We know that if \[\sin x = 0\], then \[x = n\pi \], where \[n\] can be any integer.
Therefore, since \[\sin 2x = 0\], we get
\[2x = n\pi ,{\rm{ }}n \in Z\]
Dividing both sides by 2, we get
\[ \Rightarrow x = \dfrac{{n\pi }}{2},{\rm{ }}n \in Z\]

Therefore, the general solution of the equation \[\cos x - \sin x = 1\] is \[x = \dfrac{{n\pi }}{2}\], where \[n\] can be any integer.

Note:
We can also solve this question using trigonometric equations for cosine.

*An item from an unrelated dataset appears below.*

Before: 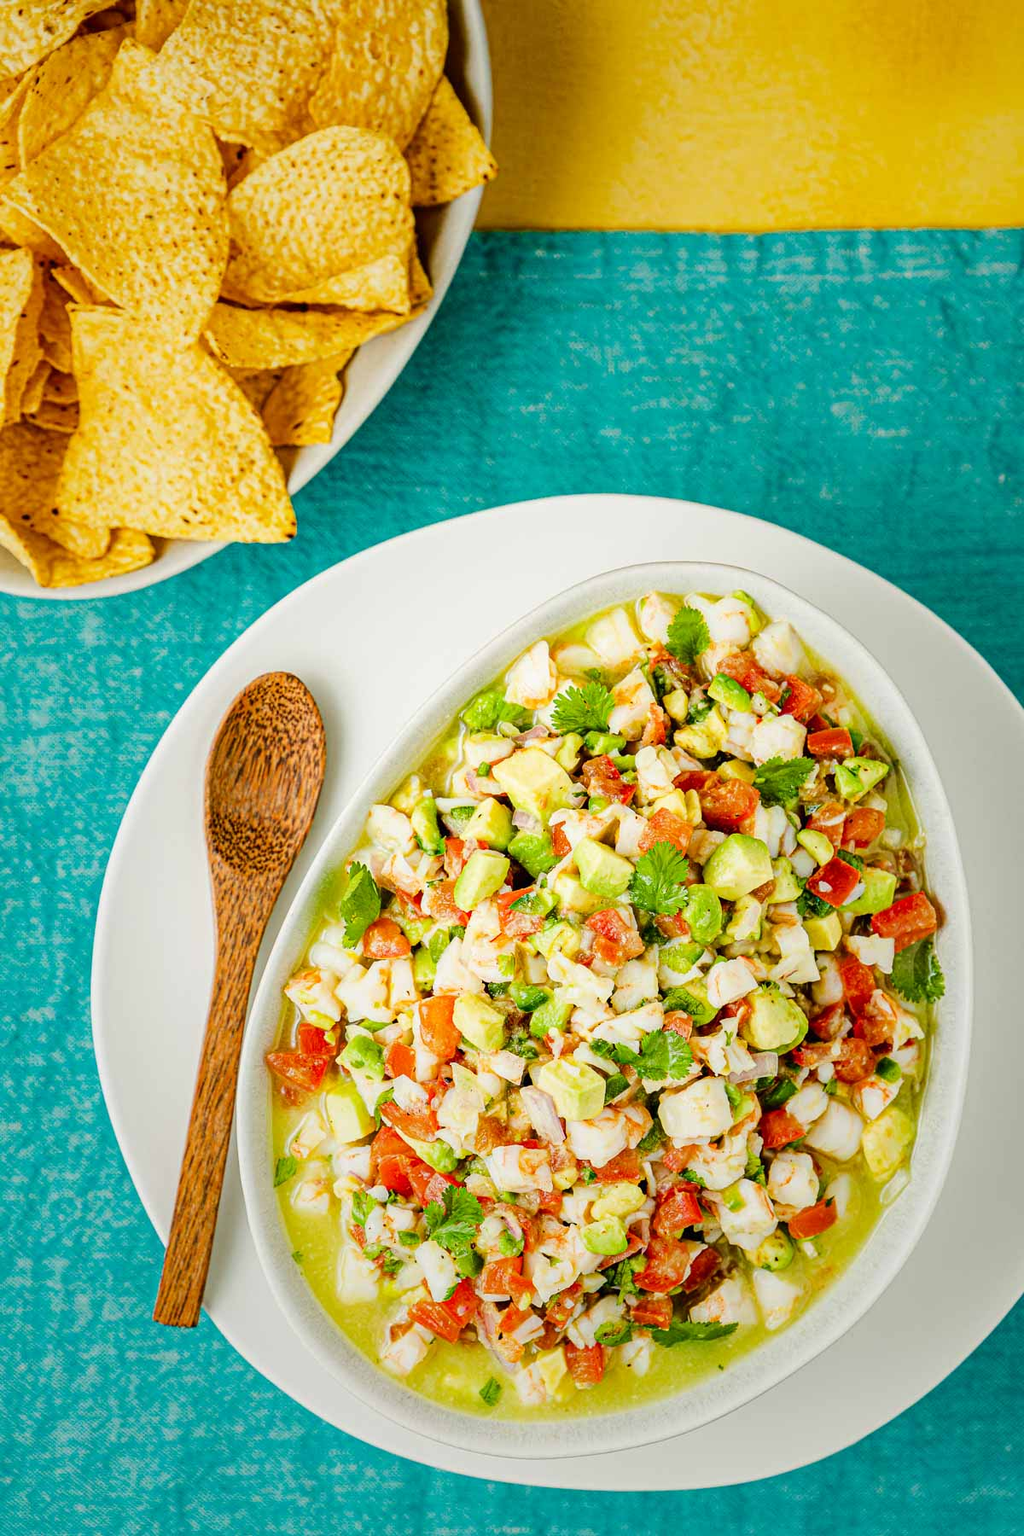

Dividing both sides of the equation \[\cos x - \sin x = 1\] by \[\sqrt 2 \], we get
\[ \Rightarrow \dfrac{{\cos x - \sin x}}{{\sqrt 2 }} = \dfrac{1}{{\sqrt 2 }}\]
Splitting the L.C.M. and rewriting the equation, we get
\[\begin{array}{l} \Rightarrow \dfrac{{\cos x}}{{\sqrt 2 }} - \dfrac{{\sin x}}{{\sqrt 2 }} = \dfrac{1}{{\sqrt 2 }}\\ \Rightarrow \cos x \times \dfrac{1}{{\sqrt 2 }} - \sin x \times \dfrac{1}{{\sqrt 2 }} = \dfrac{1}{{\sqrt 2 }}\end{array}\]
We know that the sine and cosine of the angle \[\dfrac{\pi }{4}\] is \[\dfrac{1}{{\sqrt 2 }}\].
Rewriting \[\dfrac{1}{{\sqrt 2 }}\] as \[\sin \dfrac{\pi }{4}\] and \[\cos \dfrac{\pi }{4}\], we get
\[ \Rightarrow \cos x\cos \dfrac{\pi }{4} - \sin x\sin \dfrac{\pi }{4} = \cos \dfrac{\pi }{4}\]
The trigonometric identity for the cosine of the sum of two angles is given by the formula \[\cos \left( {A + B} \right) = \cos A\cos B - \sin A\sin B\].
Using the trigonometric identity in the equation, we get
\[ \Rightarrow \cos \left( {x + \dfrac{\pi }{4}} \right) = \cos \dfrac{\pi }{4}\]
Now, we will use trigonometric equations for cosine.
We know that if \[\cos x = \cos \theta \], then \[x = 2n\pi \pm \theta \], where \[n\] can be any integer and \[\theta \in \left( {0,\pi } \right]\].
Therefore, since \[\cos \left( {x + \dfrac{\pi }{4}} \right) = \cos \dfrac{\pi }{4}\], we get
\[x + \dfrac{\pi }{4} = 2n\pi \pm \dfrac{\pi }{4}\]
Subtracting \[\dfrac{\pi }{4}\] from both sides, we get
\[ \Rightarrow x = 2n\pi \pm \dfrac{\pi }{4} - \dfrac{\pi }{4}\]
\[ \Rightarrow x = 2n\pi + \dfrac{\pi }{4} - \dfrac{\pi }{4}\] or \[x = 2n\pi - \dfrac{\pi }{4} - \dfrac{\pi }{4}\]
Simplifying the equations, we get
\[ \Rightarrow x = 2n\pi \] or \[x = 2n\pi - \dfrac{\pi }{2}\]
Therefore, the general solution of the equation \[\cos x - \sin x = 1\] is \[x = 2n\pi \] or \[x = 2n\pi - \dfrac{\pi }{2}\], where \[n\] can be any integer.